THE DATA Block Start

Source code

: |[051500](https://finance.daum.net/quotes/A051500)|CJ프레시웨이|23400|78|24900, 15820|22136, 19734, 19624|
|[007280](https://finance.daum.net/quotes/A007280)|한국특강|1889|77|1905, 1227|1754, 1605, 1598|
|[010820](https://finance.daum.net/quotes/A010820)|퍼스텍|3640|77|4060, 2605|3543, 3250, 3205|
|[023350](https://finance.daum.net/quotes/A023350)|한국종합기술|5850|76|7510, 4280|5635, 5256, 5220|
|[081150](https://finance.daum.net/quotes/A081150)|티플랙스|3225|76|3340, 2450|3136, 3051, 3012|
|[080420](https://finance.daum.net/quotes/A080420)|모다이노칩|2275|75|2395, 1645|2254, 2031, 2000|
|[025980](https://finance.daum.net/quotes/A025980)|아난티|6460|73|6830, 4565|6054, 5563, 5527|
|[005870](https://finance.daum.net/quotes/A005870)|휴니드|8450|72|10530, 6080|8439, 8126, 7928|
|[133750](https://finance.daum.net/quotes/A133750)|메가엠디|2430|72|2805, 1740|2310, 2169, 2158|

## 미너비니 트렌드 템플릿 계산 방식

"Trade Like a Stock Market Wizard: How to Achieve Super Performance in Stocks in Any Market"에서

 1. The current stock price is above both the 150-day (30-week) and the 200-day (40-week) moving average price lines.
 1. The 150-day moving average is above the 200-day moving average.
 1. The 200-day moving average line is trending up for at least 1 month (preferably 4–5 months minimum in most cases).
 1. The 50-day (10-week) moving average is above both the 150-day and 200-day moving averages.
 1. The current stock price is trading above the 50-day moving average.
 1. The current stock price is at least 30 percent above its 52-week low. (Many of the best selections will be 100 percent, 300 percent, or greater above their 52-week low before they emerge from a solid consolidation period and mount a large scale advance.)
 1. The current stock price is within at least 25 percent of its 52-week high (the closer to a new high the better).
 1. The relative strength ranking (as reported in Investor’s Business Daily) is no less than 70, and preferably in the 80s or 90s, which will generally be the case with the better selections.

THE DATA Block End

#### TASK INSTRUCTIONS:
Each record is to be repeated word for word, with none skipped.

#### ANSWER BOX:
Source code

: |[051500](https://finance.daum.net/quotes/A051500)|CJ프레시웨이|23400|78|24900, 15820|22136, 19734, 19624|
|[007280](https://finance.daum.net/quotes/A007280)|한국특강|1889|77|1905, 1227|1754, 1605, 1598|
|[010820](https://finance.daum.net/quotes/A010820)|퍼스텍|3640|77|4060, 2605|3543, 3250, 3205|
|[023350](https://finance.daum.net/quotes/A023350)|한국종합기술|5850|76|7510, 4280|5635, 5256, 5220|
|[081150](https://finance.daum.net/quotes/A081150)|티플랙스|3225|76|3340, 2450|3136, 3051, 3012|
|[080420](https://finance.daum.net/quotes/A080420)|모다이노칩|2275|75|2395, 1645|2254, 2031, 2000|
|[025980](https://finance.daum.net/quotes/A025980)|아난티|6460|73|6830, 4565|6054, 5563, 5527|
|[005870](https://finance.daum.net/quotes/A005870)|휴니드|8450|72|10530, 6080|8439, 8126, 7928|
|[133750](https://finance.daum.net/quotes/A133750)|메가엠디|2430|72|2805, 1740|2310, 2169, 2158|

## 미너비니 트렌드 템플릿 계산 방식

"Trade Like a Stock Market Wizard: How to Achieve Super Performance in Stocks in Any Market"에서

 1. The current stock price is above both the 150-day (30-week) and the 200-day (40-week) moving average price lines.
 1. The 150-day moving average is above the 200-day moving average.
 1. The 200-day moving average line is trending up for at least 1 month (preferably 4–5 months minimum in most cases).
 1. The 50-day (10-week) moving average is above both the 150-day and 200-day moving averages.
 1. The current stock price is trading above the 50-day moving average.
 1. The current stock price is at least 30 percent above its 52-week low. (Many of the best selections will be 100 percent, 300 percent, or greater above their 52-week low before they emerge from a solid consolidation period and mount a large scale advance.)
 1. The current stock price is within at least 25 percent of its 52-week high (the closer to a new high the better).
 1. The relative strength ranking (as reported in Investor’s Business Daily) is no less than 70, and preferably in the 80s or 90s, which will generally be the case with the better selections.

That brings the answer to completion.